▶ Saved entries:
== == ==
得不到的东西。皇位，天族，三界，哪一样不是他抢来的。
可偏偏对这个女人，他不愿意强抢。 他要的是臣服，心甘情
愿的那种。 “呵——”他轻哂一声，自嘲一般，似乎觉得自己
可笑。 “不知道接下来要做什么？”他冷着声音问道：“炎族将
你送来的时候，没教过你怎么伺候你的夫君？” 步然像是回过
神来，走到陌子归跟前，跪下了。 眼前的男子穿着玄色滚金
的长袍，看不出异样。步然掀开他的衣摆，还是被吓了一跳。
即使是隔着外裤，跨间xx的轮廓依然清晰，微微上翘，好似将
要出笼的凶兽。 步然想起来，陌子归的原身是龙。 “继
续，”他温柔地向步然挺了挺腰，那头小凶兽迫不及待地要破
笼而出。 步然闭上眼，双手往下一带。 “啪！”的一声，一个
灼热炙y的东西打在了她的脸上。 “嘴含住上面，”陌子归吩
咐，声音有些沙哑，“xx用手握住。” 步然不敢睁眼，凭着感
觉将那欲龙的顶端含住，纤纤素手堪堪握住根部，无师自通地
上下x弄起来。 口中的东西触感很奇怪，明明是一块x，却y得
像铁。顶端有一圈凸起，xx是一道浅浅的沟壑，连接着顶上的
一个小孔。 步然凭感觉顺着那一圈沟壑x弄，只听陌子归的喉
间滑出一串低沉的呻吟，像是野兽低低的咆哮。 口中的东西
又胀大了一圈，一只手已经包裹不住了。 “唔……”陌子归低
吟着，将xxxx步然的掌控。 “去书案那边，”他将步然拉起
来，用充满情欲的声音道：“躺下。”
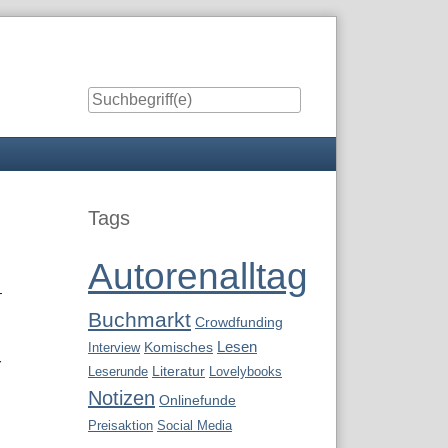
Seitenleiste
Tags
Autorenalltag
–
Buchmarkt
Crowdfunding
Lesen
Interview
Komisches
r
Leserunde
Literatur
Lovelybooks
Notizen
Onlinefunde
Preisaktion
Social Media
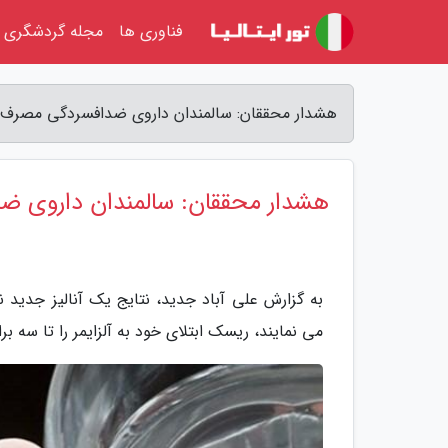
فناوری ها
مجله گردشگری
هشدار محققان: سالمندان داروی ضدافسردگی مصرف نک
هشدار محققان: سالمندان داروی ض
می نمایند، ریسک ابتلای خود به آلزایمر را تا سه بر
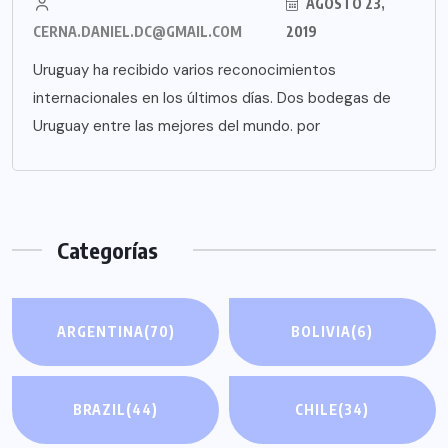
AGOSTO 23,
CERNA.DANIEL.DC@GMAIL.COM
2019
Uruguay ha recibido varios reconocimientos
internacionales en los últimos días. Dos bodegas de
Uruguay entre las mejores del mundo. por
Categorías
ARGENTINA
(70)
BOLIVIA
(6)
BRAZIL
(44)
CHILE
(34)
== == ==
Turn the lines from the start of the listing up to and including the line with "می نمایند، ریسک" into a numbered list, skipping any blank lines. Leave the pictures out.

▶ RESPONSE BOX:
1. 得不到的东西。皇位，天族，三界，哪一样不是他抢来的。
2. 可偏偏对这个女人，他不愿意强抢。 他要的是臣服，心甘情
3. 愿的那种。 “呵——”他轻哂一声，自嘲一般，似乎觉得自己
4. 可笑。 “不知道接下来要做什么？”他冷着声音问道：“炎族将
5. 你送来的时候，没教过你怎么伺候你的夫君？” 步然像是回过
6. 神来，走到陌子归跟前，跪下了。 眼前的男子穿着玄色滚金
7. 的长袍，看不出异样。步然掀开他的衣摆，还是被吓了一跳。
8. 即使是隔着外裤，跨间xx的轮廓依然清晰，微微上翘，好似将
9. 要出笼的凶兽。 步然想起来，陌子归的原身是龙。 “继
10. 续，”他温柔地向步然挺了挺腰，那头小凶兽迫不及待地要破
11. 笼而出。 步然闭上眼，双手往下一带。 “啪！”的一声，一个
12. 灼热炙y的东西打在了她的脸上。 “嘴含住上面，”陌子归吩
13. 咐，声音有些沙哑，“xx用手握住。” 步然不敢睁眼，凭着感
14. 觉将那欲龙的顶端含住，纤纤素手堪堪握住根部，无师自通地
15. 上下x弄起来。 口中的东西触感很奇怪，明明是一块x，却y得
16. 像铁。顶端有一圈凸起，xx是一道浅浅的沟壑，连接着顶上的
17. 一个小孔。 步然凭感觉顺着那一圈沟壑x弄，只听陌子归的喉
18. 间滑出一串低沉的呻吟，像是野兽低低的咆哮。 口中的东西
19. 又胀大了一圈，一只手已经包裹不住了。 “唔……”陌子归低
20. 吟着，将xxxx步然的掌控。 “去书案那边，”他将步然拉起
21. 来，用充满情欲的声音道：“躺下。”
22. Seitenleiste
23. Tags
24. Autorenalltag
25. –
26. Buchmarkt
27. Crowdfunding
28. Lesen
29. Interview
30. Komisches
31. r
32. Leserunde
33. Literatur
34. Lovelybooks
35. Notizen
36. Onlinefunde
37. Preisaktion
38. Social Media
39. فناوری ها
40. مجله گردشگری
41. هشدار محققان: سالمندان داروی ضدافسردگی مصرف نک
42. هشدار محققان: سالمندان داروی ض
43. می نمایند، ریسک ابتلای خود به آلزایمر را تا سه بر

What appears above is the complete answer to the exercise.